In this Catch-22 situation, many are weighing the pros and cons of online classes for children

To go online or offline is the question that has been raised and discussed ever since the Government of Karnataka (GoK) banned online teaching for students up to class V. Reacting to the ban, a well-known Bengaluru-based teacher-educator, tweeted: #TweetStorm #righttolearn Tune in folks and respond. How can a responsible government ban any form of learning whether online or offline? Instead focus on teacher preparedness, access to digital connectivity and cyber safety issues.
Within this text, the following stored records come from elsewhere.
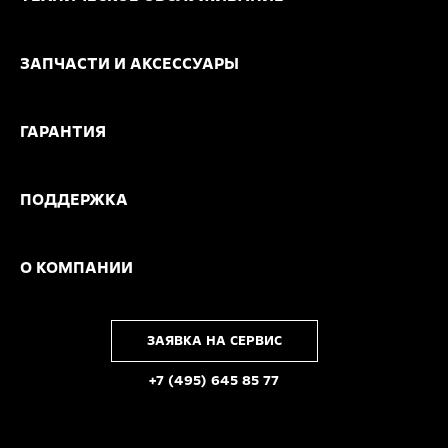
ЗАПЧАСТИ И АКСЕССУАРЫ
ГАРАНТИЯ
ПОДДЕРЖКА
О КОМПАНИИ
ЗАЯВКА НА СЕРВИС
+7 (495) 645 85 77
In order to find a clear answer, we need to seek answers to these questions: Has GoK given valid reasons for banning online classes for students at the primary level? Do children really benefit from online teaching? Does online education affect the mental health of children as stated by some experts? Are teachers and students prepared for online teaching? Is ‘digital divide’ an issue? Why do some schools insist on online teaching? Is online teaching inevitable during this lockdown?

Mental health

The main reason stated by GoK’s Education Minister Suresh Kumar was that online classes “might affect the students’ mental well-being”. It is in line with a report submitted by the National Institute of Mental Health and Neurosciences (NIMHANS) ,which states that virtual classes are not ideal for students below the age of six and the recommended screen time for the age group is just an hour. Does this reason hold water? Yes, to a certain extent. There are reports that Internet exposure is harmful to children and puts them at the risk of ‘online grooming’. Children who get addicted to the Internet and gadgets may not be able to develop interpersonal skills and may not have the inclination to develop essential people skills. Excessive Internet use may also affect children’s emotional quotient (EQ) and social quotient (SQ).
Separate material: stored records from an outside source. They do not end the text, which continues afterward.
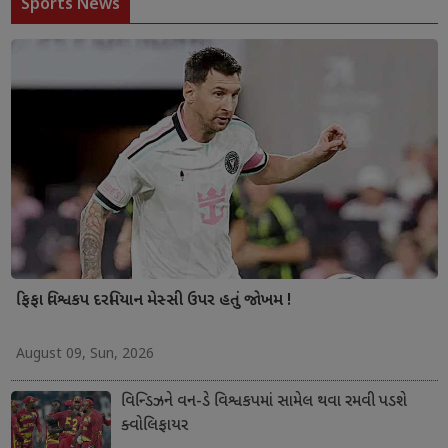
Sports News
ફિફા વિશ્વકપ દરમિયાન મેસ્સી ઉપર હતું જોખમ !
August 09, Sun, 2026
વિન્ડિઝને વન-ડે વિશ્વકપમાં સામેલ થવા રમવી પડશે
ક્વોલિફાયર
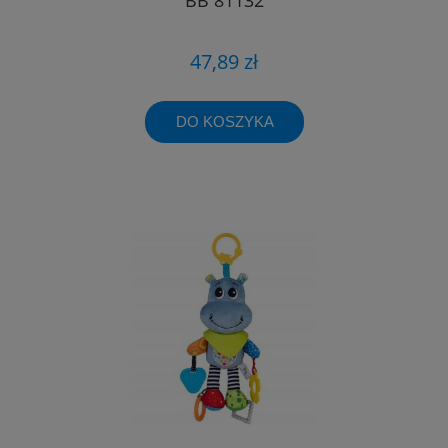
47,89 zł
DO KOSZYKA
An OECD report titled ‘Children & Young People’s Mental Health in the Digital Age’ quotes from a UNICEF document: “It appears a little bit of Internet use can have a small positive impact on children and young people’s well being, while the two extremes of not being online at all and excessive use can have a small negative impact on mental well being”.

Digital divide

Another reason stated by the minister was the digital gap between the haves and the have nots. I use the terms #DigitalHaves and #DigitalHaveNots. The digital divide, a major issue in India, seems to be a valid reason to ban online education. We may say it is a digital age, but the disturbing fact is that most students, especially in rural areas, do not have access to the Internet and digital devices. Though we call the present generation ‘digital natives’, most of our students do not know what the term really means because they do not have the experience of being familiar with digital systems. Education should promote equality and foster unity among citizens. Unfortunately, online education in India causes inequality, creates a divide among students and alienates the disadvantaged.

Teacher preparedness

Most school teachers do not know how to use technology or to integrate technology into teaching, as classroom teaching is quite different. Even an excellent classroom teacher may fail to connect with students while teaching online. Facing students physically and interacting with them is different from facing a camera and interacting with a virtual class. Without preparing teachers for online teaching, it is not possible to make online education effective.

Price over quality

Why are education institutions keen on online teaching? Many private education institutions say that they can push ahead with the academic calender. Is that the only reason? No, some schools see it as an opportunity to collect a huge amount of money from students in the name of online classes but do not seem to be concerned about the quality of online education.

We live in the digital age. Digital technology is a powerful tool and, if used wisely by educators, parents and students, it can have positive impact on the user. Sadly, online classes at the primary level do not have the desired positive impact on all students. I think the Government of Karnataka has weighed the pros and cons of online classes and taken a wise decision by banning it for classes up to 5.

All State governments should issue clear and detailed guidelines about online classes specifying the screen time to be spent by students of different age groups and other resources that can be used to enhance their knowledge. The day digital-have-nots in India become digital-haves, online education will flourish.